# upgradin laptop with SSD



## mudit47 (Nov 13, 2017)

I have Asus GL553VD-FY103T.

I want to upgrade IT by putting ssd in it.
But how do I find out, will it support SSD or not.

If it does support SSD :-
can I do it myself?
how?
do I need to remove HDD or I can keep both?


----------



## Stormbringer (Nov 13, 2017)

According to this website  Asus ROG Strix GL553VD (7700HQ, FHD, GTX 1050) Laptop Review ,
your laptop model has M.2 slot. You can add a M.2 SSD. You can do it yourself. But it may void warranty. You get the SSD and ask the Asus service center folks to replace it for you without sacrificing warranty. No need to remove HDD if you get the M.2 SSD.


----------



## SaiyanGoku (Nov 13, 2017)

mudit47 said:


> I have Asus GL553VD-FY103T.
> 
> I want to upgrade IT by putting ssd in it.
> But how do I find out, will it support SSD or not.
> ...


You bought Asus laptop when Dell had same config + ssd for lower price? (as mentioned in your thread here:
LAPTOP BUYING ADVISE DELL VS MSI)


----------



## mudit47 (Nov 13, 2017)

SaiyanGoku said:


> You bought Asus laptop when Dell had same config + ssd for lower price? (as mentioned in your thread here:
> LAPTOP BUYING ADVISE DELL VS MSI)


my friend has a model above than one I was talking about (didn't know at first) and his battery backup is down to 2 hrs 30 min in 6 months. (with 1050Ti)
Also the display was really bad ( less colors ) .
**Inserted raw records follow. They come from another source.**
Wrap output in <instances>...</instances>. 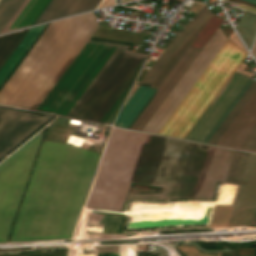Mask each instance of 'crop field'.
I'll return each mask as SVG.
<instances>
[{
  "mask_svg": "<svg viewBox=\"0 0 256 256\" xmlns=\"http://www.w3.org/2000/svg\"><path fill=\"white\" fill-rule=\"evenodd\" d=\"M43 132L0 164V241L7 239ZM99 156L44 140L9 241L70 238Z\"/></svg>",
  "mask_w": 256,
  "mask_h": 256,
  "instance_id": "8a807250",
  "label": "crop field"
},
{
  "mask_svg": "<svg viewBox=\"0 0 256 256\" xmlns=\"http://www.w3.org/2000/svg\"><path fill=\"white\" fill-rule=\"evenodd\" d=\"M89 40L37 111L112 124L147 55Z\"/></svg>",
  "mask_w": 256,
  "mask_h": 256,
  "instance_id": "ac0d7876",
  "label": "crop field"
},
{
  "mask_svg": "<svg viewBox=\"0 0 256 256\" xmlns=\"http://www.w3.org/2000/svg\"><path fill=\"white\" fill-rule=\"evenodd\" d=\"M98 26L93 12L50 23L0 90V104L36 111Z\"/></svg>",
  "mask_w": 256,
  "mask_h": 256,
  "instance_id": "34b2d1b8",
  "label": "crop field"
},
{
  "mask_svg": "<svg viewBox=\"0 0 256 256\" xmlns=\"http://www.w3.org/2000/svg\"><path fill=\"white\" fill-rule=\"evenodd\" d=\"M246 54L227 41L159 134L185 139ZM249 79L234 72L186 139L203 142Z\"/></svg>",
  "mask_w": 256,
  "mask_h": 256,
  "instance_id": "412701ff",
  "label": "crop field"
},
{
  "mask_svg": "<svg viewBox=\"0 0 256 256\" xmlns=\"http://www.w3.org/2000/svg\"><path fill=\"white\" fill-rule=\"evenodd\" d=\"M146 135L112 129L86 207L122 209Z\"/></svg>",
  "mask_w": 256,
  "mask_h": 256,
  "instance_id": "f4fd0767",
  "label": "crop field"
},
{
  "mask_svg": "<svg viewBox=\"0 0 256 256\" xmlns=\"http://www.w3.org/2000/svg\"><path fill=\"white\" fill-rule=\"evenodd\" d=\"M209 145L179 141L162 194H129L128 197H194L210 150Z\"/></svg>",
  "mask_w": 256,
  "mask_h": 256,
  "instance_id": "dd49c442",
  "label": "crop field"
},
{
  "mask_svg": "<svg viewBox=\"0 0 256 256\" xmlns=\"http://www.w3.org/2000/svg\"><path fill=\"white\" fill-rule=\"evenodd\" d=\"M225 42L226 38L219 28V30L144 128V132L157 134L160 131Z\"/></svg>",
  "mask_w": 256,
  "mask_h": 256,
  "instance_id": "e52e79f7",
  "label": "crop field"
},
{
  "mask_svg": "<svg viewBox=\"0 0 256 256\" xmlns=\"http://www.w3.org/2000/svg\"><path fill=\"white\" fill-rule=\"evenodd\" d=\"M178 141L148 134L133 178L163 186Z\"/></svg>",
  "mask_w": 256,
  "mask_h": 256,
  "instance_id": "d8731c3e",
  "label": "crop field"
},
{
  "mask_svg": "<svg viewBox=\"0 0 256 256\" xmlns=\"http://www.w3.org/2000/svg\"><path fill=\"white\" fill-rule=\"evenodd\" d=\"M52 118L0 107V158Z\"/></svg>",
  "mask_w": 256,
  "mask_h": 256,
  "instance_id": "5a996713",
  "label": "crop field"
},
{
  "mask_svg": "<svg viewBox=\"0 0 256 256\" xmlns=\"http://www.w3.org/2000/svg\"><path fill=\"white\" fill-rule=\"evenodd\" d=\"M197 56L189 50L184 52L129 128L142 131Z\"/></svg>",
  "mask_w": 256,
  "mask_h": 256,
  "instance_id": "3316defc",
  "label": "crop field"
},
{
  "mask_svg": "<svg viewBox=\"0 0 256 256\" xmlns=\"http://www.w3.org/2000/svg\"><path fill=\"white\" fill-rule=\"evenodd\" d=\"M234 151L212 146L195 197H212L217 181H224Z\"/></svg>",
  "mask_w": 256,
  "mask_h": 256,
  "instance_id": "28ad6ade",
  "label": "crop field"
},
{
  "mask_svg": "<svg viewBox=\"0 0 256 256\" xmlns=\"http://www.w3.org/2000/svg\"><path fill=\"white\" fill-rule=\"evenodd\" d=\"M212 12L205 6L194 19L179 33V35L164 50L161 56L153 63L150 70L141 82V85L150 87L161 69L164 67L171 55L195 32V30L206 20Z\"/></svg>",
  "mask_w": 256,
  "mask_h": 256,
  "instance_id": "d1516ede",
  "label": "crop field"
},
{
  "mask_svg": "<svg viewBox=\"0 0 256 256\" xmlns=\"http://www.w3.org/2000/svg\"><path fill=\"white\" fill-rule=\"evenodd\" d=\"M256 122V93L247 103L220 141L219 146L237 148Z\"/></svg>",
  "mask_w": 256,
  "mask_h": 256,
  "instance_id": "22f410ed",
  "label": "crop field"
},
{
  "mask_svg": "<svg viewBox=\"0 0 256 256\" xmlns=\"http://www.w3.org/2000/svg\"><path fill=\"white\" fill-rule=\"evenodd\" d=\"M100 1L101 0H51L33 25L62 16L95 9Z\"/></svg>",
  "mask_w": 256,
  "mask_h": 256,
  "instance_id": "cbeb9de0",
  "label": "crop field"
},
{
  "mask_svg": "<svg viewBox=\"0 0 256 256\" xmlns=\"http://www.w3.org/2000/svg\"><path fill=\"white\" fill-rule=\"evenodd\" d=\"M50 0H25L1 33L32 25Z\"/></svg>",
  "mask_w": 256,
  "mask_h": 256,
  "instance_id": "5142ce71",
  "label": "crop field"
},
{
  "mask_svg": "<svg viewBox=\"0 0 256 256\" xmlns=\"http://www.w3.org/2000/svg\"><path fill=\"white\" fill-rule=\"evenodd\" d=\"M45 26L46 24L29 29L13 52L9 55V57L0 67V86Z\"/></svg>",
  "mask_w": 256,
  "mask_h": 256,
  "instance_id": "d9b57169",
  "label": "crop field"
},
{
  "mask_svg": "<svg viewBox=\"0 0 256 256\" xmlns=\"http://www.w3.org/2000/svg\"><path fill=\"white\" fill-rule=\"evenodd\" d=\"M256 202V154L251 153L236 198ZM234 203L256 206V203L238 201Z\"/></svg>",
  "mask_w": 256,
  "mask_h": 256,
  "instance_id": "733c2abd",
  "label": "crop field"
},
{
  "mask_svg": "<svg viewBox=\"0 0 256 256\" xmlns=\"http://www.w3.org/2000/svg\"><path fill=\"white\" fill-rule=\"evenodd\" d=\"M155 90L140 86L119 116L118 126L128 128Z\"/></svg>",
  "mask_w": 256,
  "mask_h": 256,
  "instance_id": "4a817a6b",
  "label": "crop field"
},
{
  "mask_svg": "<svg viewBox=\"0 0 256 256\" xmlns=\"http://www.w3.org/2000/svg\"><path fill=\"white\" fill-rule=\"evenodd\" d=\"M255 91L256 83L253 82L249 89L246 91V93L243 95V97L240 99V101L237 103V105L234 107V109L231 111V113L227 116V118L209 140V144L215 145L217 143V141L227 130V128L230 126V124L233 122V120L236 118V116L239 114V112L242 110V108L245 106V104L248 102V100L251 98Z\"/></svg>",
  "mask_w": 256,
  "mask_h": 256,
  "instance_id": "bc2a9ffb",
  "label": "crop field"
},
{
  "mask_svg": "<svg viewBox=\"0 0 256 256\" xmlns=\"http://www.w3.org/2000/svg\"><path fill=\"white\" fill-rule=\"evenodd\" d=\"M236 29L250 49L256 36V15L244 11Z\"/></svg>",
  "mask_w": 256,
  "mask_h": 256,
  "instance_id": "214f88e0",
  "label": "crop field"
},
{
  "mask_svg": "<svg viewBox=\"0 0 256 256\" xmlns=\"http://www.w3.org/2000/svg\"><path fill=\"white\" fill-rule=\"evenodd\" d=\"M211 15L196 30V32L172 55V57L169 59V61L167 62L165 67L162 69V71L160 72V74L158 75L156 80L153 82L151 87H153V88H157L158 87V85L161 83V81L164 79V77L167 75V73L170 71V69L173 67V65L176 63V61L179 59V57L182 55V53L185 51V49L189 46V44L192 42V40L196 37V35L199 33V31L202 29V27L205 25V23L211 17Z\"/></svg>",
  "mask_w": 256,
  "mask_h": 256,
  "instance_id": "92a150f3",
  "label": "crop field"
},
{
  "mask_svg": "<svg viewBox=\"0 0 256 256\" xmlns=\"http://www.w3.org/2000/svg\"><path fill=\"white\" fill-rule=\"evenodd\" d=\"M27 30L0 36V66L12 52Z\"/></svg>",
  "mask_w": 256,
  "mask_h": 256,
  "instance_id": "dafd665d",
  "label": "crop field"
},
{
  "mask_svg": "<svg viewBox=\"0 0 256 256\" xmlns=\"http://www.w3.org/2000/svg\"><path fill=\"white\" fill-rule=\"evenodd\" d=\"M250 153L236 150L227 177L241 179Z\"/></svg>",
  "mask_w": 256,
  "mask_h": 256,
  "instance_id": "00972430",
  "label": "crop field"
},
{
  "mask_svg": "<svg viewBox=\"0 0 256 256\" xmlns=\"http://www.w3.org/2000/svg\"><path fill=\"white\" fill-rule=\"evenodd\" d=\"M22 2L23 0H0V31Z\"/></svg>",
  "mask_w": 256,
  "mask_h": 256,
  "instance_id": "a9b5d70f",
  "label": "crop field"
},
{
  "mask_svg": "<svg viewBox=\"0 0 256 256\" xmlns=\"http://www.w3.org/2000/svg\"><path fill=\"white\" fill-rule=\"evenodd\" d=\"M238 148L256 152V124L253 126Z\"/></svg>",
  "mask_w": 256,
  "mask_h": 256,
  "instance_id": "4177f3b9",
  "label": "crop field"
},
{
  "mask_svg": "<svg viewBox=\"0 0 256 256\" xmlns=\"http://www.w3.org/2000/svg\"><path fill=\"white\" fill-rule=\"evenodd\" d=\"M251 83L252 81L249 80V82L246 84V86L243 88V90L240 92V94L237 96V98L234 100V102L231 104V106L228 108V110L225 112V114L222 116V118L219 120V122L207 136V138L204 140L205 143H207V141L210 139V137L213 135V133L216 131V129L219 127V125L222 123V121L225 119V117L228 115V113L231 111V109L234 107V105L237 103V101L240 99V97L243 95V93L246 91V89L249 87Z\"/></svg>",
  "mask_w": 256,
  "mask_h": 256,
  "instance_id": "730fd06b",
  "label": "crop field"
},
{
  "mask_svg": "<svg viewBox=\"0 0 256 256\" xmlns=\"http://www.w3.org/2000/svg\"><path fill=\"white\" fill-rule=\"evenodd\" d=\"M240 256H255L254 248L239 249Z\"/></svg>",
  "mask_w": 256,
  "mask_h": 256,
  "instance_id": "eef30255",
  "label": "crop field"
},
{
  "mask_svg": "<svg viewBox=\"0 0 256 256\" xmlns=\"http://www.w3.org/2000/svg\"><path fill=\"white\" fill-rule=\"evenodd\" d=\"M240 8L242 9H245V10H249V11H252V12H255L256 13V9H253V8H250V7H247V6H244V5H240Z\"/></svg>",
  "mask_w": 256,
  "mask_h": 256,
  "instance_id": "ae1a2a85",
  "label": "crop field"
},
{
  "mask_svg": "<svg viewBox=\"0 0 256 256\" xmlns=\"http://www.w3.org/2000/svg\"><path fill=\"white\" fill-rule=\"evenodd\" d=\"M252 53H253V55L256 57V43H255V45H254V47H253V49H252Z\"/></svg>",
  "mask_w": 256,
  "mask_h": 256,
  "instance_id": "d3111659",
  "label": "crop field"
},
{
  "mask_svg": "<svg viewBox=\"0 0 256 256\" xmlns=\"http://www.w3.org/2000/svg\"><path fill=\"white\" fill-rule=\"evenodd\" d=\"M246 1H249V2H252V3L256 4V0H246Z\"/></svg>",
  "mask_w": 256,
  "mask_h": 256,
  "instance_id": "750c4746",
  "label": "crop field"
},
{
  "mask_svg": "<svg viewBox=\"0 0 256 256\" xmlns=\"http://www.w3.org/2000/svg\"><path fill=\"white\" fill-rule=\"evenodd\" d=\"M254 220H256V217H255V219Z\"/></svg>",
  "mask_w": 256,
  "mask_h": 256,
  "instance_id": "bd1437ed",
  "label": "crop field"
}]
</instances>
So I was doubtful for a lower model.

So for 6k I don't want to suffer in future.


----------



## mudit47 (Nov 13, 2017)

Kasmerty said:


> Sorry , I don't think that ,


explain?


----------



## SaiyanGoku (Nov 13, 2017)

mudit47 said:


> my friend has a model above than one I was talking about (didn't know at first) and his battery backup is down to 2 hrs 30 min in 6 months.
> 
> So I was doubtful for a lower model.


Laptop batteries don't degrade this much unless you game on battery power or frequently use it from 100-10%, charge it back and then repeat instead of using it on AC power as much as possible.


----------



## Stormbringer (Nov 13, 2017)

Kasmerty said:


> Sorry , I don't think that ,


 What are you trying to say  ? Try finishing the sentence if possible.


----------



## mudit47 (Nov 13, 2017)

SaiyanGoku said:


> Laptop batteries don't degrade this much unless you game on battery power or frequently use it from 100-10%, charge it back and then repeat instead of using it on AC power as much as possible.


 Once the battery is full, doesn't AC goes directly to laptop?
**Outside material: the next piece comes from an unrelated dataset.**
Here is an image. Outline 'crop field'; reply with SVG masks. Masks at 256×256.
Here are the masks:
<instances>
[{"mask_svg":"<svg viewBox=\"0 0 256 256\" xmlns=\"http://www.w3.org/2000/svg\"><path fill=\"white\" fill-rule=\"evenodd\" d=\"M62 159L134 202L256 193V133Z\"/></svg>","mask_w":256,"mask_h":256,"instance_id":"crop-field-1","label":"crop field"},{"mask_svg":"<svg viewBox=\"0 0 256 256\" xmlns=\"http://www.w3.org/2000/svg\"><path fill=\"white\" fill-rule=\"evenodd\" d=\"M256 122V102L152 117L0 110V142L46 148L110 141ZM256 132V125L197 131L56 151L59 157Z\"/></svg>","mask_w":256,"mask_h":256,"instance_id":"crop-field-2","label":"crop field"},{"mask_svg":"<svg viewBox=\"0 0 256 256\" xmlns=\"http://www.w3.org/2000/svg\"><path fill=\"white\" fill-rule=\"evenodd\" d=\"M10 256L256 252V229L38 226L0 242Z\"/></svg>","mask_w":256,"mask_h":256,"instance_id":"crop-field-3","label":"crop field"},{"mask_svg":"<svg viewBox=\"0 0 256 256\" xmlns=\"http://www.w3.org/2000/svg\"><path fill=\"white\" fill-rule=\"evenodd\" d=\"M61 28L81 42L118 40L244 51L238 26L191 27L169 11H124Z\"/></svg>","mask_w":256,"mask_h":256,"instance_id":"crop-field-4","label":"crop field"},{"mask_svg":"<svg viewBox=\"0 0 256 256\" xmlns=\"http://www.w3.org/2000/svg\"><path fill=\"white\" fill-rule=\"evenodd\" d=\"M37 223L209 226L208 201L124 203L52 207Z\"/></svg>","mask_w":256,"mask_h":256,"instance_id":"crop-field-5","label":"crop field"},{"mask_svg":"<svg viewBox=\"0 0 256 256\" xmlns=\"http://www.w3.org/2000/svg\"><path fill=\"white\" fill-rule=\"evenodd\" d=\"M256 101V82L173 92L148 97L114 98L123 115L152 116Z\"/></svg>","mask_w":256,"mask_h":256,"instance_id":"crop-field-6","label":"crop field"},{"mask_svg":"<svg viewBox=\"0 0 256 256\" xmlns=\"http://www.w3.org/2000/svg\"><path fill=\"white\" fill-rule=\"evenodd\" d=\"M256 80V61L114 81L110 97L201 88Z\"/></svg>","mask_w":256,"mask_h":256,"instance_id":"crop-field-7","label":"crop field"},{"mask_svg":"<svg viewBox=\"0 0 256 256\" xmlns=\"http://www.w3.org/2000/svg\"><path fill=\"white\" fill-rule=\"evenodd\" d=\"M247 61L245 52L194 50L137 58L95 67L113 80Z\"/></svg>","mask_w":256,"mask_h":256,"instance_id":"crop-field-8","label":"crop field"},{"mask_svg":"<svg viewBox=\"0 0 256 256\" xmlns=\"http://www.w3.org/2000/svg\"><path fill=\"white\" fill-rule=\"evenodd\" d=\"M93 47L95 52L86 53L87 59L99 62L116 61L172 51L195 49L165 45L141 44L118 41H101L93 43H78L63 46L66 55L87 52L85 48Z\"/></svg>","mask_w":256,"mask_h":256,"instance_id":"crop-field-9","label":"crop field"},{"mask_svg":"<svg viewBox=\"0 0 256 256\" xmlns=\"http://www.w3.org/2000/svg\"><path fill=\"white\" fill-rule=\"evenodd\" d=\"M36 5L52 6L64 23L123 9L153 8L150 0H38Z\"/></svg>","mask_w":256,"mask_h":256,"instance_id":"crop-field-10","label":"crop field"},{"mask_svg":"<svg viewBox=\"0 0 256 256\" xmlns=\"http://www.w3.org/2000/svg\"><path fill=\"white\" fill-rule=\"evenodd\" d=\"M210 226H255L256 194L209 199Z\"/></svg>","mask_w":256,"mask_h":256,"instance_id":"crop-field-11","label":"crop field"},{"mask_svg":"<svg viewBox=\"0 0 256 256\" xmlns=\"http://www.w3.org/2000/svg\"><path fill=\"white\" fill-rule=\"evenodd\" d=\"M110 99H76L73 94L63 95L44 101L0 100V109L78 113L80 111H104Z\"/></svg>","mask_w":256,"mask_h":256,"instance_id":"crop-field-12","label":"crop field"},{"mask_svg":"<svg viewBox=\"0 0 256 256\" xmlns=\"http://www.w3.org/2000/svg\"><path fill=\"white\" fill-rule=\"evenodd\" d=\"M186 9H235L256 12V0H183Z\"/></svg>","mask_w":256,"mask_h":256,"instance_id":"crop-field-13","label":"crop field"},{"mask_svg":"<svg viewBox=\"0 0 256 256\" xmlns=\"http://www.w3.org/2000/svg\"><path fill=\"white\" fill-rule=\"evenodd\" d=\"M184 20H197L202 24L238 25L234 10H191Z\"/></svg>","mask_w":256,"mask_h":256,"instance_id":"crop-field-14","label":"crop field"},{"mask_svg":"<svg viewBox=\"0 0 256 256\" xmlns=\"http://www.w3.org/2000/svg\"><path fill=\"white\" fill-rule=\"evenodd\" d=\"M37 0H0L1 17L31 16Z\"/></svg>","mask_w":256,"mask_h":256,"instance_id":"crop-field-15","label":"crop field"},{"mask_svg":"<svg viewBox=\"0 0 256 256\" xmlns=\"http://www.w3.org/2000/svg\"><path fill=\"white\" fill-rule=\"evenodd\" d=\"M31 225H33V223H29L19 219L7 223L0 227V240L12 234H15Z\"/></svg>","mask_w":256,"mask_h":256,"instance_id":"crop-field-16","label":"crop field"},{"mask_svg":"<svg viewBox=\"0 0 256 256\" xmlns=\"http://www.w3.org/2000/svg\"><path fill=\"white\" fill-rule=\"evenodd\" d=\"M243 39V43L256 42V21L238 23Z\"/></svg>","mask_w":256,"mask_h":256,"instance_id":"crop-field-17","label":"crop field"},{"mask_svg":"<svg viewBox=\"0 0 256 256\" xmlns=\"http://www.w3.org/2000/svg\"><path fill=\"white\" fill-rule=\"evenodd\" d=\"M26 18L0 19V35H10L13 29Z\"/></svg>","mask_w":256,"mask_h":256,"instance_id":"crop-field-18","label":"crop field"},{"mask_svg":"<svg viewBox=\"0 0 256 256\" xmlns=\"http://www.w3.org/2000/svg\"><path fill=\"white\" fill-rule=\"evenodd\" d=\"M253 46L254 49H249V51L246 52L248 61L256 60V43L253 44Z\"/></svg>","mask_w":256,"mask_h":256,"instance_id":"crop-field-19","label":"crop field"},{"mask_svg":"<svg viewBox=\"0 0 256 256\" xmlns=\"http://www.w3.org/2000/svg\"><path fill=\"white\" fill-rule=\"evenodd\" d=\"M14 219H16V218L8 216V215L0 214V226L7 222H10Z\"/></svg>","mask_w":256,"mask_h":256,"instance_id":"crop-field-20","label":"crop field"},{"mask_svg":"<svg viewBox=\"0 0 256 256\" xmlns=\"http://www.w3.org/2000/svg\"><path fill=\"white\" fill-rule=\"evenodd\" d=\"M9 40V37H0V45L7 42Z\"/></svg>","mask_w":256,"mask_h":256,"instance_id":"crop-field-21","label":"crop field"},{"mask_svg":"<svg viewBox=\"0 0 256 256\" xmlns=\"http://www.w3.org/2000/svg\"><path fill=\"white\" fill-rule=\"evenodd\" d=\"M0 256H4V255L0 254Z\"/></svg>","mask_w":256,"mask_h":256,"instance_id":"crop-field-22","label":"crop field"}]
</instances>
he is not really a gamer, that's why I was worried if he is having these problems while doing his regular jobs then it can be abig problem for me


----------



## SaiyanGoku (Nov 13, 2017)

mudit47 said:


> Once the battery is full, doesn't AC goes directly to laptop?
> 
> he is not really a gamer.


No, it is converted to DC and battery is cut off from the circuit to prevent overcharging in almost all modern laptops. Use the laptop this way and your battery may last longer than your laptop itself.


----------



## Stormbringer (Nov 13, 2017)

SaiyanGoku said:


> Laptop batteries don't degrade this much unless you game on battery power or frequently use it from 100-10%, charge it back and then repeat instead of using it on AC power as much as possible.



OP already bought a laptop. No point in discussing laptops.  SSD suggestion would be more helpful to him.


----------



## SaiyanGoku (Nov 13, 2017)

Stormbringer said:


> OP already bought a laptop. No point in discussing laptops.  SSD suggestion would be more helpful to him.


Just giving OP a tip to prevent excessive battery degradation.
@mudit47, get a 120-256 GB Samsung 850 Evo M.2 or WD Blue m.2 ssd depending on the availability and check on Laptop's manual for opening it up to add the ssd. After putting it in, you need to move the OS from HDD to SSD (I prefer clean install instead) and set the ssd as primary boot device in bios.


----------



## mudit47 (Nov 13, 2017)

SaiyanGoku said:


> Just giving OP a tip to prevent excessive battery degradation.
> @mudit47, get a 120-256 GB Samsung 850 Evo M.2 or WD Blue m.2 ssd depending on the availability and check on Laptop's manual for opening it up to add the ssd. After putting it in, you need to move the OS from HDD to SSD (I prefer clean install instead) and set the ssd as primary boot device in bios.


Thanks man, I will buy and try to do setup. if I have any issues I will ask again


----------